# Ingest Documents from URL
This document explains step-by-step how to ingest documents from an archive at a URL to make them searchable using this AWS semantic search solution.

If you are on MacOS make sure that when compressing your documents into the archive that it does not add AppleDouble blobs `*_` files, see also [this StackExchange answer for the question Create tar archive of a directory, except for hidden files?](https://unix.stackexchange.com/a/9865)

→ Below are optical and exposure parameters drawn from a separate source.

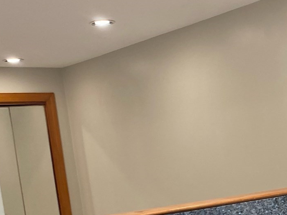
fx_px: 630
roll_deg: +5.2
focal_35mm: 76
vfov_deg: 18.4
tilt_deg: -11.7
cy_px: 258
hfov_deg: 24.3
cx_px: 298
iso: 125
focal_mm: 4.25
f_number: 1.8
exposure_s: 1/120
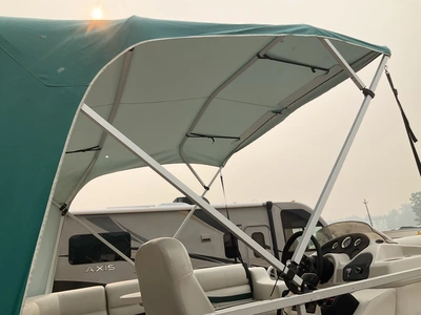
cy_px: 158
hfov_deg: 61.7
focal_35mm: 29
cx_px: 210
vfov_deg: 48.2
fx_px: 353
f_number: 1.8
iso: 25
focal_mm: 3
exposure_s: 1/2058
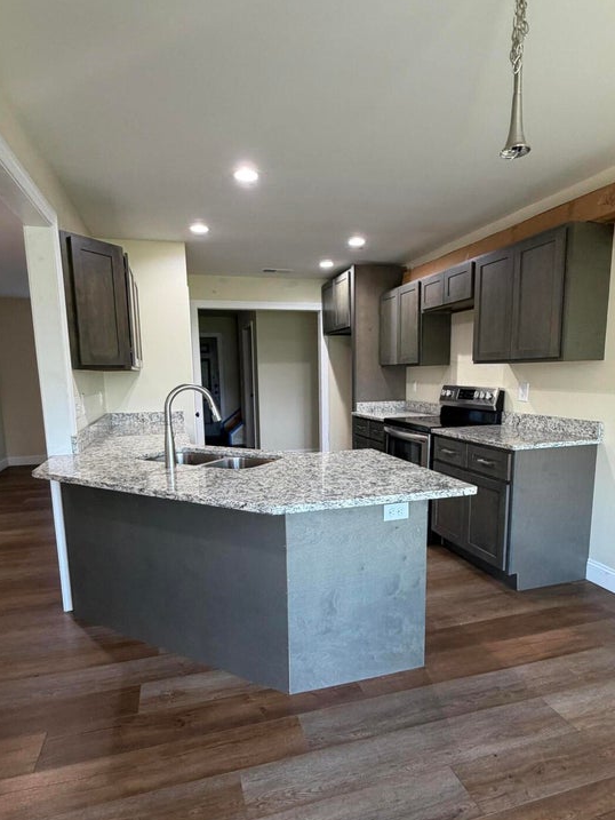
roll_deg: -1.8
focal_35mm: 20
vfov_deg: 81.5
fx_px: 474
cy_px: 452
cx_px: 304
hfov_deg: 66.0
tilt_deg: -7.1
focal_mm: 2.22
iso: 200
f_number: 2.2
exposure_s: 1/60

## Deploy Semantic Search Ingestion for Documents from URL
The next steps guide you through ingesting documents from a URL into the Amazon OpenSearch index. The URL needs to point to an archive (zip, gz or tar.gz) and has to be accessible from the `NLPSearchPrivateSubnet` subnet. The subnet can reach the internet through a NAT gateway.
1. In your terminal navigate to `cd ~/semantic-search-aws-docs/ingestion`
2. Initialize Terraform `terraform init`
2. Set `DOCS_SRC` variable to the URL from which you want to ingest the documents from, for example  if your documents are in Amazon S3 then you could create a [presigned URL](https://docs.aws.amazon.com/AmazonS3/latest/userguide/using-presigned-url.html) for the archive in Amazon S3 and assign `DOCS_SRC=https://<BUCKET_NAME>.s3.<REGION>.amazonaws.com/data.zip?response-content-disposition=inline&X-Amz-Security-Token=[...]`.
3. Deploy the ingestion resources `terraform apply -var-file="urldocs.tfvars" -var="infra_region=$REGION" -var="infra_tf_state_s3_bucket=$S3_BUCKET" -var="docs_src=$DOCS_SRC"`
    1. Enter `yes` when Terraform prompts you _"to perform these actions"_. 
4. After the successful deployment of the ingestion resources you need to wait until the ingestion task completes. Follow the [Wait for Ingestion to Complete instructions to check for completion from you terminal](ingest-wait-for-completion.md).

## Clean up Ingestion Resources
After ingesting your documents you can remove the ingestion resources. Follow the [Clean up Ingestion Resources instructions](./clean-up-ingestion-resources.md) to clean up the ingestion resources.